===== DOCUMENT EXCERPT
My students hate Latin. It’s a dead language, it has nothing to do with their lives, it takes too long to look up unfamiliar words in the dictionary, all of the sentences are in the wrong order. As far as they can tell, Caesar bored the Gauls into submission, Vergil was right to ask that the Aeneid be burned upon his death, and Cicero has received the nickname the Roman Aeolus on account of the fact that he possesses such an ample store of wind. They like Catullus at any rate, and react to his poems with that peculiarly condensed form of internet speak which effortlessly conveys entire paragraphs of thought in one adjective, ‘relatable’. (Or sometimes, though now less frequently, ‘saaame.’ Yes, the vowel must be lengthened.)
Why are these students in Latin then? For the most part, they aren’t. Approximately 2,700 students attend my school, of which about 100 are enrolled in one of the Latin courses in any given year. Of those, I have never had more than 20 enrolled in my Latin III & IV courses (that is, 20 students between those two courses combined) because students in Texas are only required to take two years of any given language. Of the students who go through all four years, typically only one or two are there for Latin; the rest simply like me as a teacher. (Lest this seem prepossessing, I note that this is what the students have told me explicitly.)
I often tell them that I would prefer that they love Latin while hating me as an odious tyrant, whose grim oppression they endured in the pursuit of their favorite subject. Though I may be charged with insincerity on this score, I nevertheless cannot help but feel like a failure as an educator when I realize that I have not transmitted my enthusiasm to my young charges. I have heard Reginald Foster remark on numerous occasions that this is the central failure of modern Latin pedagogy: a failure to instill a sense of Latin’s beauty, power, and interest. Typically he adds that a music class would be unsuccessful if the students walked away disliking Mozart. Rhetorically, this is appealing, yet I think that it unfairly compares something (music) which has a certain universal and almost primal appeal to something else (Latin), learning which requires a previously-developed interest to undertake, and – once undertaken – a substantial amount of labor to appreciate in any meaningful way.
==========
===== DATASET
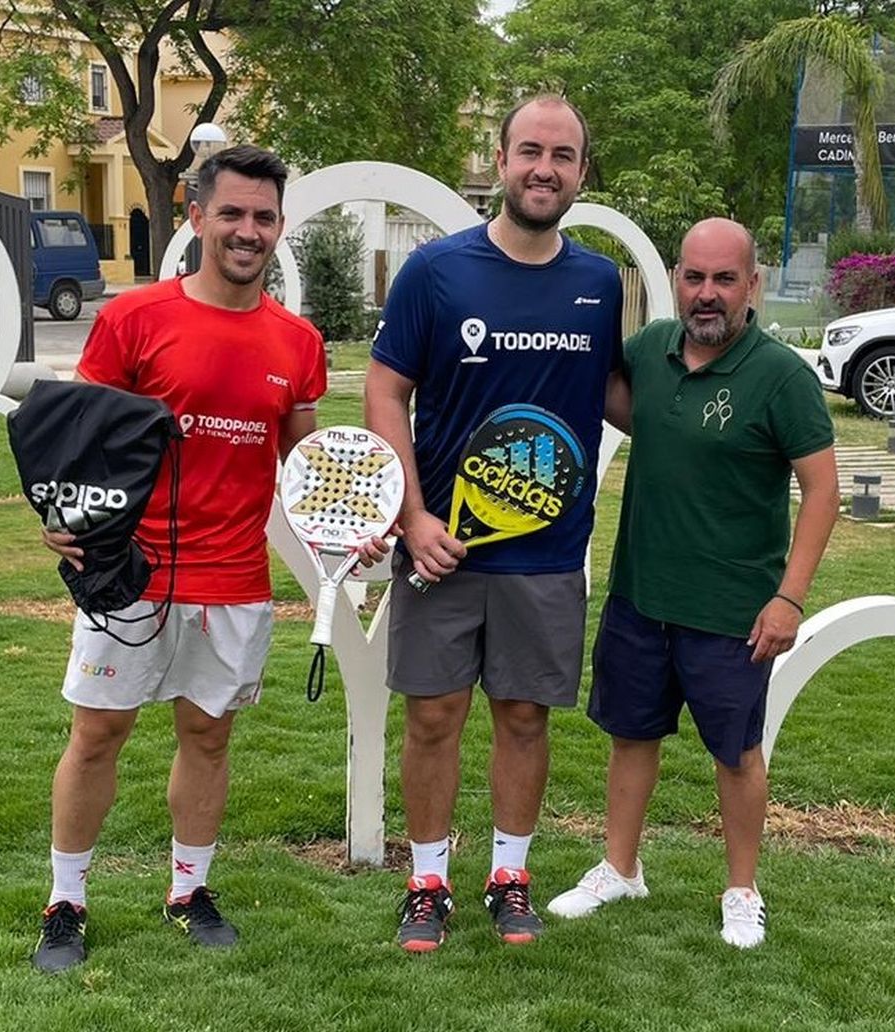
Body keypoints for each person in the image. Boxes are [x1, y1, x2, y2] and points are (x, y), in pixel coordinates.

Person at [31, 145, 327, 973]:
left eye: (264, 217)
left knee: (208, 736)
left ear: (279, 229)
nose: (248, 230)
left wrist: (349, 525)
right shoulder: (135, 319)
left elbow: (305, 472)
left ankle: (188, 890)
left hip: (234, 580)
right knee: (98, 735)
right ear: (196, 216)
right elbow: (80, 435)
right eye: (231, 213)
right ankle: (66, 903)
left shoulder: (298, 343)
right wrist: (63, 515)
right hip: (132, 575)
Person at [365, 94, 623, 952]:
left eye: (563, 155)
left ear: (582, 172)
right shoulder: (437, 272)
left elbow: (620, 396)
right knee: (432, 717)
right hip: (442, 549)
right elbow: (385, 390)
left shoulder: (595, 282)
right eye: (529, 151)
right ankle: (427, 882)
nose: (544, 168)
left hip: (548, 557)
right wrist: (411, 516)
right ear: (503, 159)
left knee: (523, 718)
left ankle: (510, 877)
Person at [546, 218, 840, 949]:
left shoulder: (782, 378)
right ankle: (620, 867)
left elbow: (824, 492)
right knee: (630, 735)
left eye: (724, 279)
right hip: (642, 593)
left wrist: (789, 596)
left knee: (736, 752)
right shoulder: (650, 351)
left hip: (734, 610)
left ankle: (741, 889)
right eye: (694, 277)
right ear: (676, 279)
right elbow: (611, 400)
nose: (707, 295)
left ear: (753, 286)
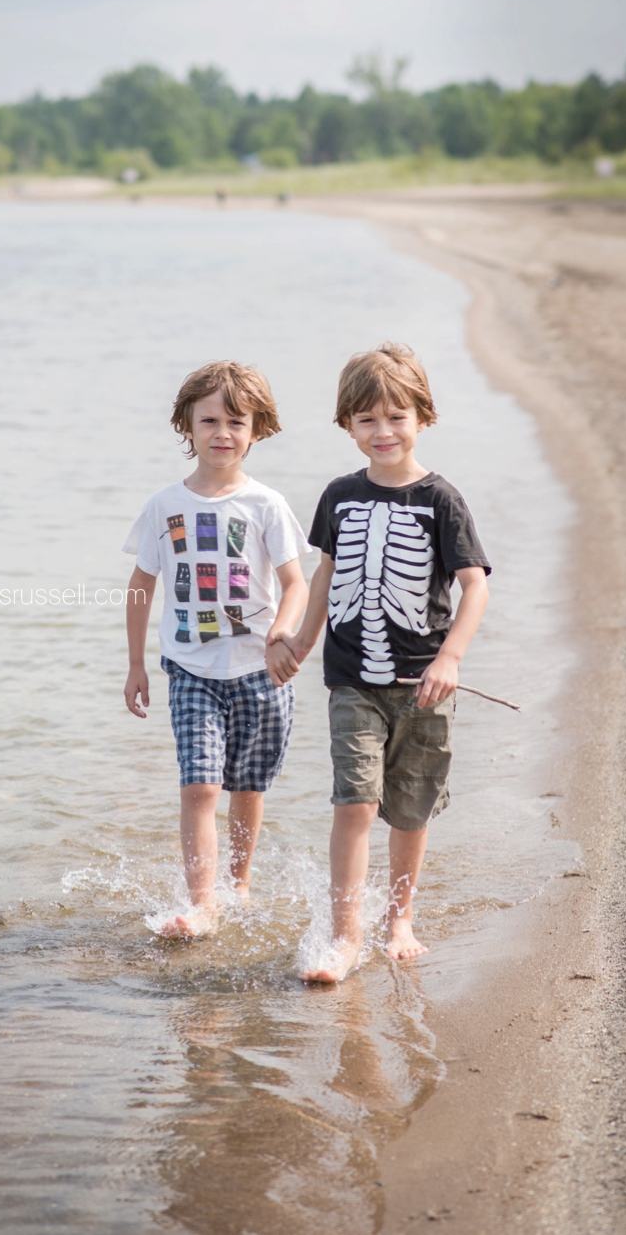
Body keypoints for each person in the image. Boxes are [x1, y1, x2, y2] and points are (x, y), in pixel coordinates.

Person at [284, 342, 490, 984]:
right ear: (347, 425)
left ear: (422, 417)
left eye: (396, 417)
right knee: (353, 802)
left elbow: (475, 583)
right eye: (367, 420)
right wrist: (299, 638)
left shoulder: (441, 500)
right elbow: (325, 574)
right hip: (351, 683)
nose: (383, 431)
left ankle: (399, 917)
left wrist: (451, 656)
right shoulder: (339, 496)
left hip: (423, 685)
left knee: (410, 808)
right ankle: (344, 935)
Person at [123, 361, 310, 938]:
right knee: (202, 785)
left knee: (247, 785)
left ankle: (240, 881)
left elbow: (296, 584)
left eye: (236, 421)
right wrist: (135, 664)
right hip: (189, 668)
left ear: (257, 429)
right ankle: (202, 903)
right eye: (209, 420)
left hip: (260, 669)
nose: (222, 432)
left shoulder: (265, 505)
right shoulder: (164, 506)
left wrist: (282, 634)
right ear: (187, 425)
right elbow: (140, 585)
==========
- **WORK ORDER 1**
Write out the essay on teaching Latin, everything from "Why are these" down to "told me explicitly.)".
- **WORK ORDER 2**
According to the essay on teaching Latin, roughly how many students attend the author's school?
Rely only on the essay on teaching Latin, not on the data.

- **EXERCISE RESULT 1**
Why are these students in Latin then? For the most part, they aren’t. Approximately 2,700 students attend my school, of which about 100 are enrolled in one of the Latin courses in any given year. Of those, I have never had more than 20 enrolled in my Latin III & IV courses (that is, 20 students between those two courses combined) because students in Texas are only required to take two years of any given language. Of the students who go through all four years, typically only one or two are there for Latin; the rest simply like me as a teacher. (Lest this seem prepossessing, I note that this is what the students have told me explicitly.)

- **EXERCISE RESULT 2**
Approximately 2,700 students.